那曲先生雖然一介布衣,可那人身上的氣質,哪怕是鎮上的穿著綾羅綢緞的富家子也是比不得的,又見兒子對其多有恭敬,更想是了不得的人,這下聽他誇讚又特意來恭賀秦如薇喬遷,可就由不得她不多想。
兒子帶著曲先生來了,莊大娘別扭了許久,經了春芽在一旁勸說,這才拾掇了來吃酒,可臉上依舊不悅,沒有半點笑容,像誰欠了她銀子沒還似的,那樣子倒是像來奔喪而不是賀喜的了。
“莊大娘,您可來了,等您許久了。”秦如薇笑臉迎向她。
眼見秦如薇親自迎出來,莊大娘心頭的不悅散了幾分,臉上神情淡淡,示意身後的春芽遞上賀禮。

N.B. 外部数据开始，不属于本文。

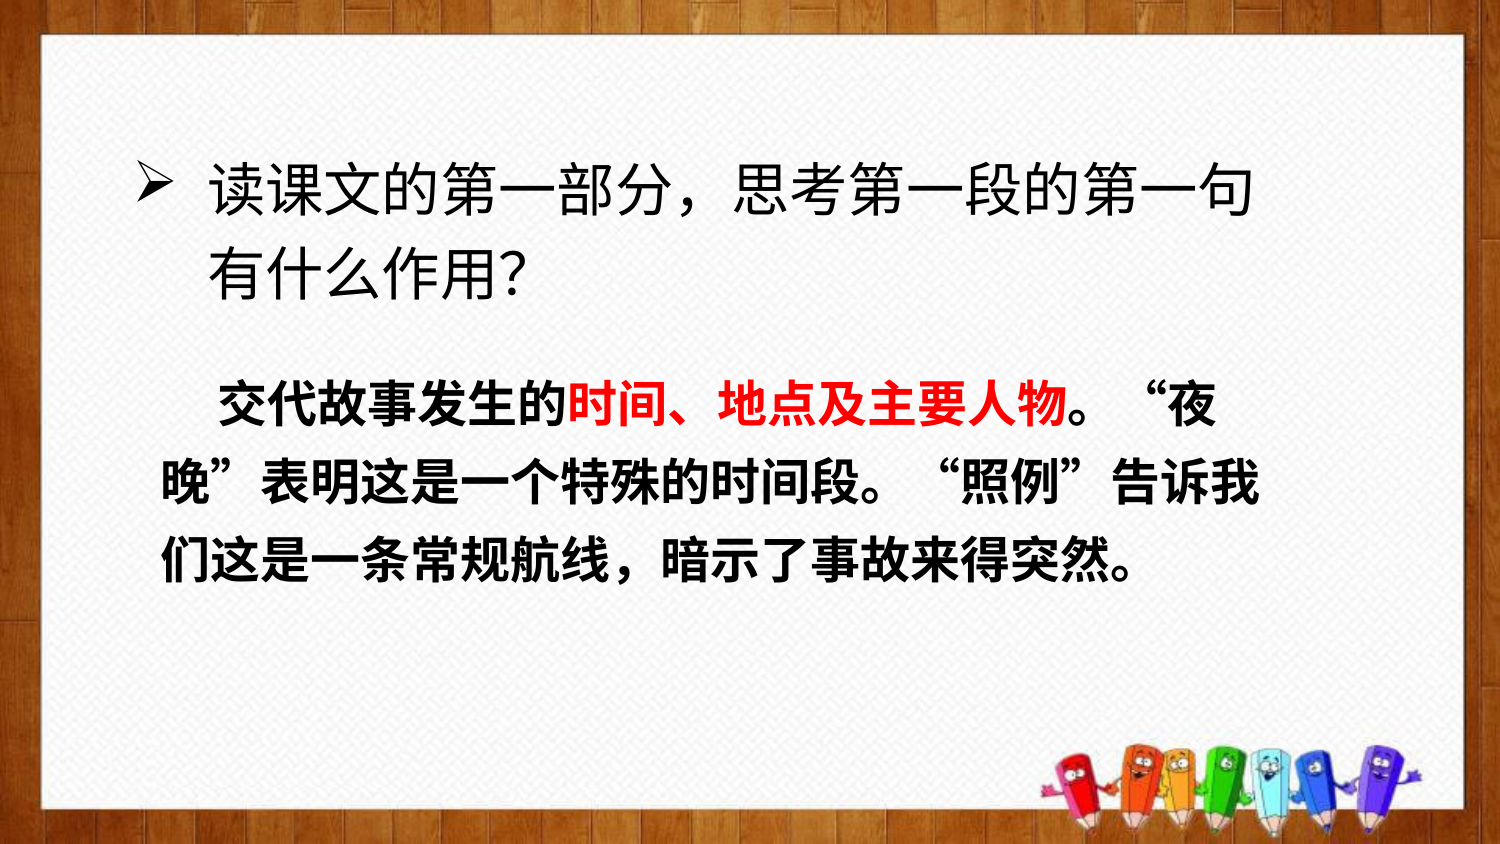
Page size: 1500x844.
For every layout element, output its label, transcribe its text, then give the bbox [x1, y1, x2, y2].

text_box 读课文的第一部分，思考第一段的第一句有什么作用？ [117, 131, 1299, 315]
picture [0, 0, 1500, 844]
text_box 交代故事发生的时间、地点及主要人物。“夜晚”表明这是一个特殊的时间段。“照例”告诉我们这是一条常规航线，暗示了事故来得突然。 [145, 347, 1299, 596]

秦如薇笑若春風:“您來吃個便飯就好了,不用賀禮這般客氣的。”
“誰也沒有空手來的理,莫不是看不起我這老婆子出手輕?”莊大娘陰陽怪氣地道。
秦如薇笑臉一僵,側頭看了糯米一眼,後者上前接過退到一邊,而秦如薇則是親切地將莊大娘迎進去。
莊大娘是頭一回走進秦如薇的這宅子,從外頭看,隻知這宅子極大,現在看,那不僅大,還特別寬敞,格局也明堂大氣,比起一般農家,這可真真是豪宅了。
一路穿過庭院走廊,俱有人跟莊大娘打招呼,都是村子裡見得著的人,此時正幫秦如薇忙活著席宴的活計。
明面上,莊大娘自不會對秦如薇擺個冷面,到底是來吃酒的呢,有人打招呼,便也笑著回上一句。
見此,自也有人好奇八卦,紛紛猜測莊大娘他們和秦如薇的關系。
“沒見秀才爺都來了麽?還帶著個人,看樣子好似是了不得的人呢。”
“嗨,那就不說了,從前也見著過秀才爺和薇丫頭走動,親香得很。”
“男未婚,女未嫁,你們說,會不會。。。嗯?”
“也不是沒有這個可能,我瞅著兩人也挺般配的呢。”
“男的俊女的俏,確實挺配的。”
“再俊也比不上小神醫,那才叫俊,還有,今兒來恭賀的那兩個什麽唐家的公子,也俊的很呢!”
“哎喲,這薇丫頭可真是否極泰來了,任誰都比之前那個要強呢!”
“可不是。”
“噓,有人來了,別說了,都來幫工的,嚼啥舌根。”
秦如薇領著莊大娘去女眷的屋子,裡頭,顧氏的大嗓門哈哈地笑,正是她的娘家人。
見秦如薇和莊大娘進來,顧氏一愣,很快就反映過來,笑眯眯地上前熱情的摟著莊大娘的手臂:“哎喲,莊大娘也賞面來了,快坐快坐。”一邊兒又衝著坐在上位的顧老太介紹:“這是咱們十裡屯子莊秀才爺的娘親。”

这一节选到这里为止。